Quid des conditions de travail?

Le communicant balaie d’un revers de main les critiques des membres du personnel, qui assurent notamment être parfois en infériorité numérique face aux détenus. «Les effectifs en personnel de l’EDM sont conformes au taux d’encadrement défini dans les exigences de l’Office fédéral de la Justice. La prise en charge de mineurs et de jeunes adultes aux profils par définition compliqués, avec des parcours de vie accidentés et souvent en rupture avec l’autorité, implique un engagement sans faille de nos collaborateurs, ce qui est le cas au quotidien et nous les remercions pour cela.»

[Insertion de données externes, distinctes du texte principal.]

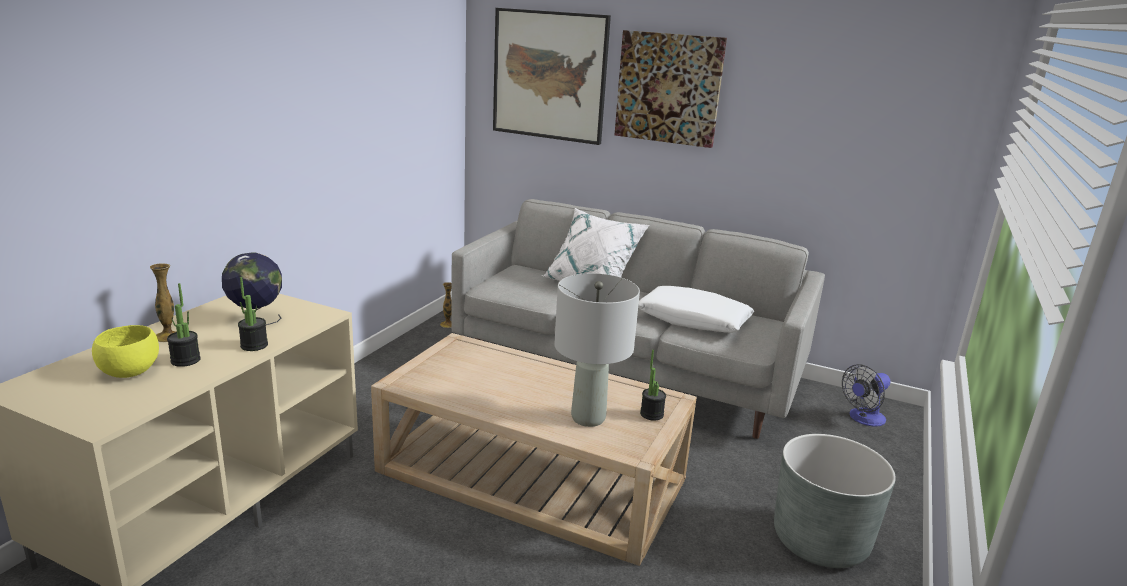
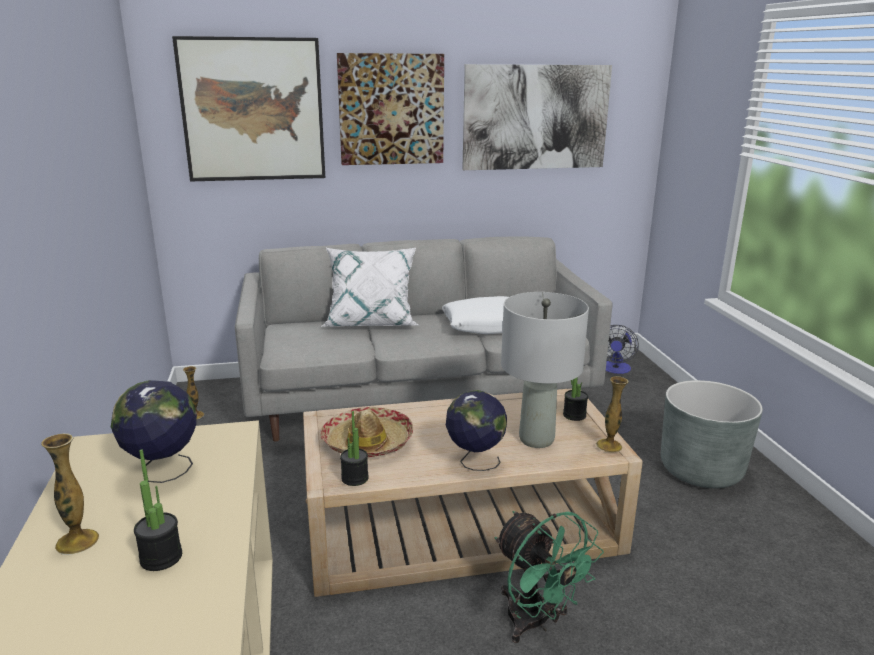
camera: 35 degrees left, 0 degrees up
(130, 372) = (109, 609): yellow bowl -> none
(254, 345) = (217, 501): potted plant -> potted plant (355, 478)
(461, 369) = (367, 442): none -> hat
(493, 568) = (536, 622): none -> green fan
(512, 412) = (474, 461): none -> globe
(640, 448) = (609, 446): none -> vase
(823, 114) = (536, 117): none -> picture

Concernant les horaires irréguliers, notre interlocuteur affirme «qu’ils font l’objet de directives strictes, respectueuses du temps de repos nécessaire entre deux prises de fonction». Il rebondit: «L’établissement a récemment revu les horaires de ses collaborateurs dans le cadre d’un processus participatif avec ces derniers. Les horaires actuels ont été soutenus par une très grande majorité des collaborateurs. Enfin, si l’un de nos collaborateurs subit une agression dans le cadre de son activité professionnelle, le Service a la possibilité d’accompagner le collaborateur dans un processus de dépôt de plainte.»

Pas d’audit envisagé

Le SPEN répond encore à une dernière critique de taille. «L’établissement, après avoir entendu la personne détenue impliquée, peut prononcer une sanction disciplinaire au sens du Règlement disciplinaire pour détenus mineurs. Il convient de préciser que l’utilisation des arrêts disciplinaires — sanction la plus sévère — est régie par des normes très strictes, notamment sur le plan des normes internationales. Il va de soi que nous faisons preuve de toute la vigilance requise dans ce contexte.»

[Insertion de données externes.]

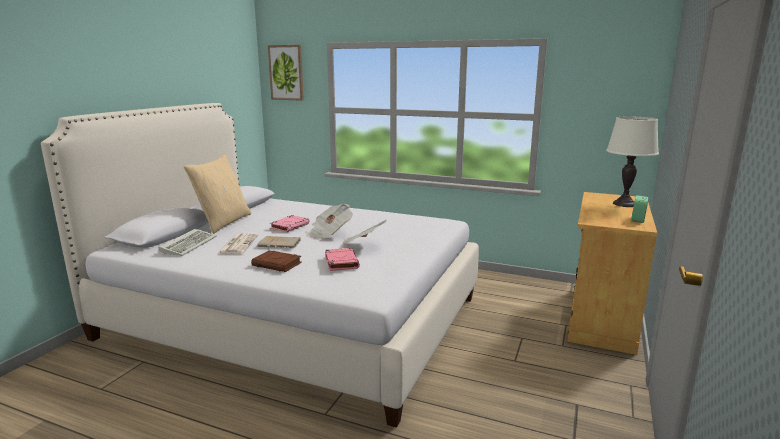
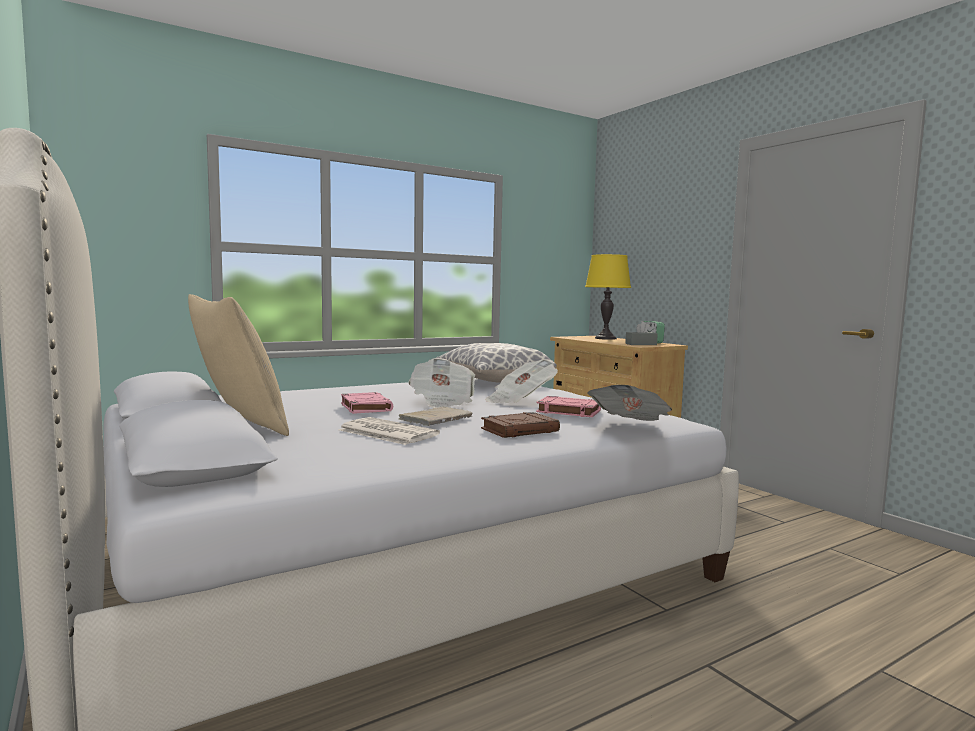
camera: 55 degrees left, 10 degrees down
(189, 244) = (312, 451): keyboard -> none
(286, 72) = (111, 174): picture -> none
(319, 285) = (630, 427): none -> newspaper
(431, 225) = (494, 381): none -> pillow
(606, 220) = (641, 344): none -> grey tissue box
(624, 204) = (605, 338): white table lamp -> yellow table lamp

Sans réelle surprise, l’appel à l’aide des témoins qui demandent un audit externe ne sera pas entendu: «Sur la base des informations en possession de la Direction de service à ce jour, cette solution n’est pour l’heure pas privilégiée.» Ce camouflet mettra-t-il le feu aux poudres au sein de l’établissement pénitentiaire de Palézieux?